Chrysler ist insolvent. GM wankt und droht Opel mit in die Tiefe zu reißen. Porsche und VW kämpfen gegeneinander. Die Zulieferer leiden. Jobs sind bedroht. Spezial: Krise der Autobauer
Wenn es einen großen Verlierer im nächtelangen Poker um die Rettung des Autoherstellers gibt, dann ist es die Stadt im Ruhrgebiet. Von den rund 5500 Menschen soll rund ein Drittel die Arbeit verlieren. Ohne betriebsbedingte Kündigungen, heißt es bislang. "Dazu gibt es aber keine schriftliche Vereinbarung. Wir wurden so oft belogen, warum sollten sich die Arbeitgeber diesmal daran halten?"

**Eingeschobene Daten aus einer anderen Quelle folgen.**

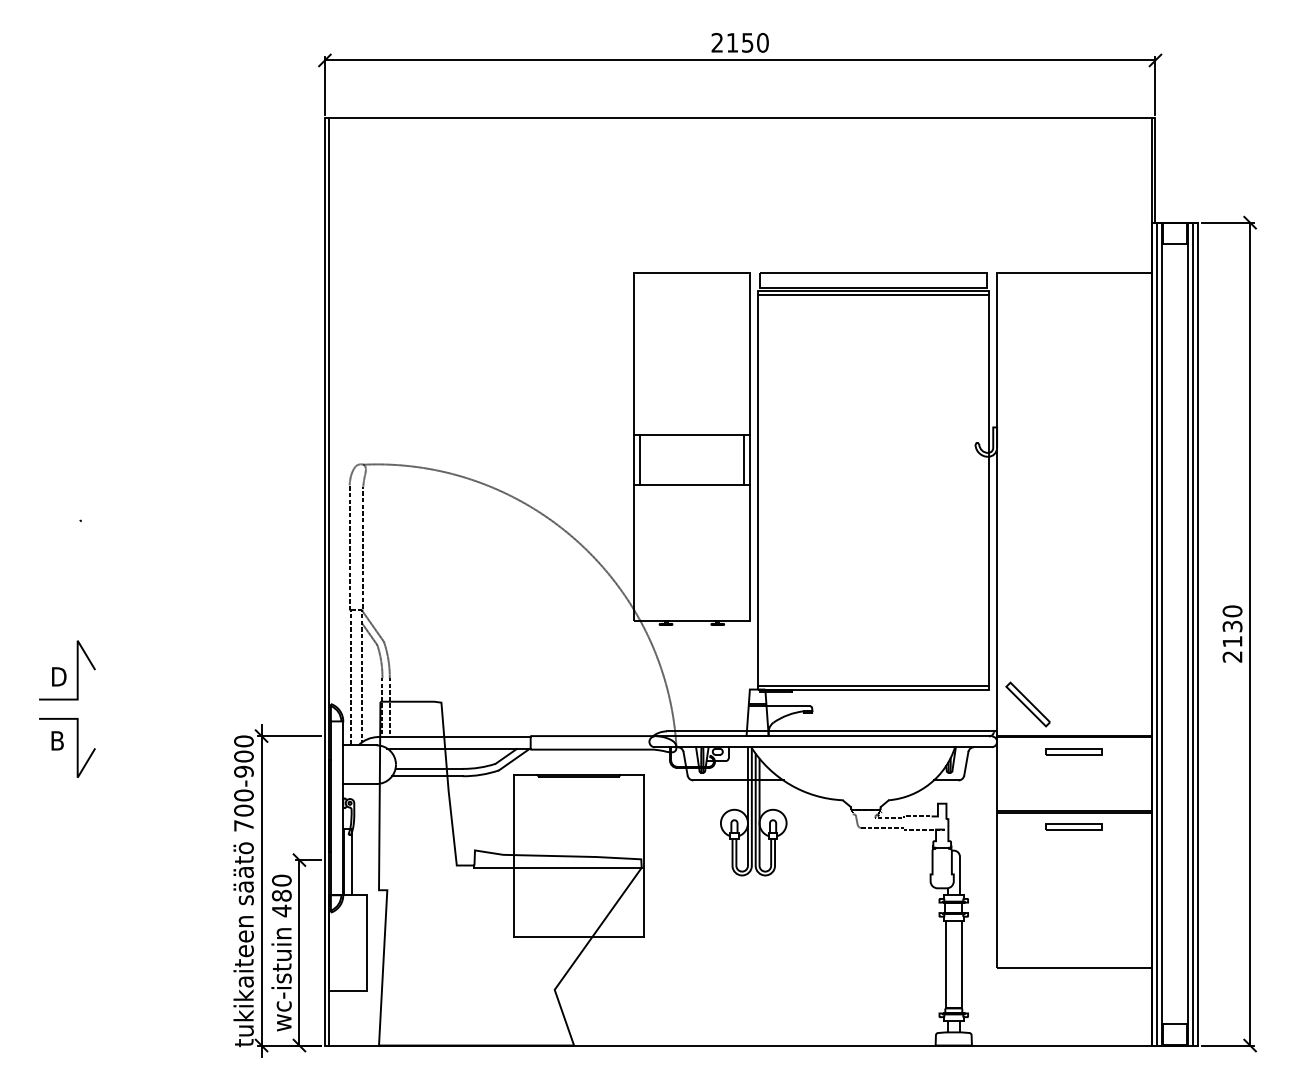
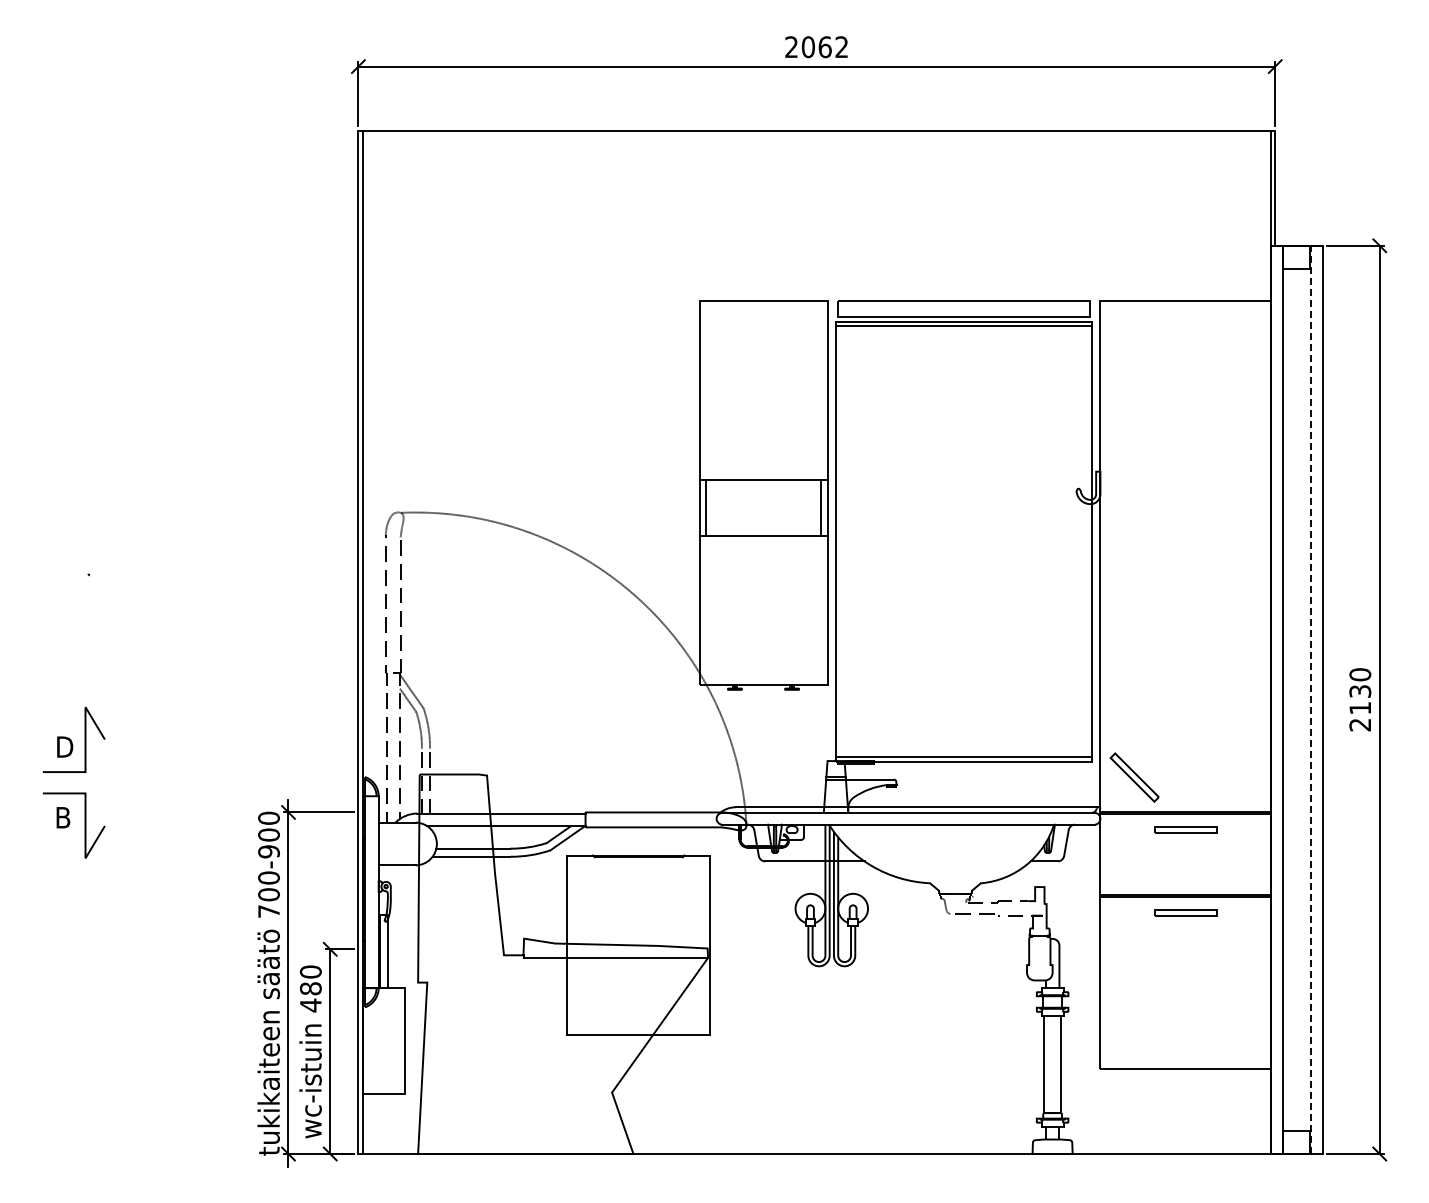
text: (747, 43) -> (824, 47), 2150 -> 2062
line: (1156, 633) -> (1276, 699), removed
line: (1187, 633) -> (1310, 699), solid -> dashed
line: (1193, 633) -> (1317, 699), removed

Kaum einer scheint den Rettungsaussagen von NRW-Ministerpräsident Jürgen Rüttgers oder Bundeskanzlerin Angela Merkel (beide CDU) Glauben zu schenken. Seit der besten Zeit des zweitgrößten deutschen Werkes mit weit mehr als 21 000 Arbeitern müssen sie nahezu jedes Jahr um ihre Jobs bangen. Zuletzt 2004, als sie mit einem wilden Streik die Produktion in nahezu ganz Europa lahm legten. Nach einem permanenten Stellenabbau sind in dem Werk nahe der Innenstadt kaum noch Menschen beschäftigt, die sich zum Beispiel aufgrund ihres Alters mit ihrer Abfindung freiwillig zur Ruhe setzen wollen.
Aber mit Magna ist nun erstmalig der deutsche Staat am Verhandlungstisch. Die Bürgschaften von Bund und Ländern sollen nun an die Sicherung eines Arbeitsplatz-Kontingents geknüpft werden. Genaue Angaben über die Zielzahl könnten noch nicht gemacht werden, sagt Rüttgers. Noch vor zehn Tagen hatte Rüttgers das erste Magna-Konzept stritk abgelehnt, das die Streichung von 2200 Jobs vorsah. "Jetzt herrscht endlich Sicherheit für die Opel-Beschäftigten in Bochum," so der Christdemokrat.
"Es ist ein Aufatmen mit Schmerzen", sagt der IG-Metall Bezirksleiter Oliver Burkhard zur Frankfurter Rundschau. "Zu Freudentänzen sind wir ganz und gar nicht aufgelegt." Es sei zwar gut, dass die Politik endlich beschlossen hat einzugreifen. "Und jetzt haben wir endlich ein Gegenüber, mit dem wir verhandeln können. "Aber die Bochumer Beschäftigten scheinen deutschlandweit am härtesten betroffen zu sein", so Burkhard. Er weiß, dass die Verhandlungen auch um Zugeständnisse der Beschäftigte hart werden. Mehr als 80 Prozent der Opelaner in Bochum sind gewerkschaftlich organisiert, traditionell sind dort kommunistische und antikapitalistische Gruppierungen wie die MLPD sehr einflussreich. "Magna muss sich etwas einfallen lassen, um hier einvernehmliche Lösungen zu finden."
Vertrauensmann Reichelt bezweifelt indes, dass die Bochumer bereit wären, etwa auf das Weihnachtsgeld zu verzichten um Jobs zu erhalten. "Wir werden eh ausgenutzt. Die wollen aus immer weniger Leuten immer mehr rausholen."
Im Opel-Werk in Bochum führt die vorläufige Rettung des Autobauers zu zwiespältigen Reaktionen. Die Beschäftigten sind skeptisch, ob sie den neuen Arbeitgebern glauben können und bangen um ihre Arbeitsplätze.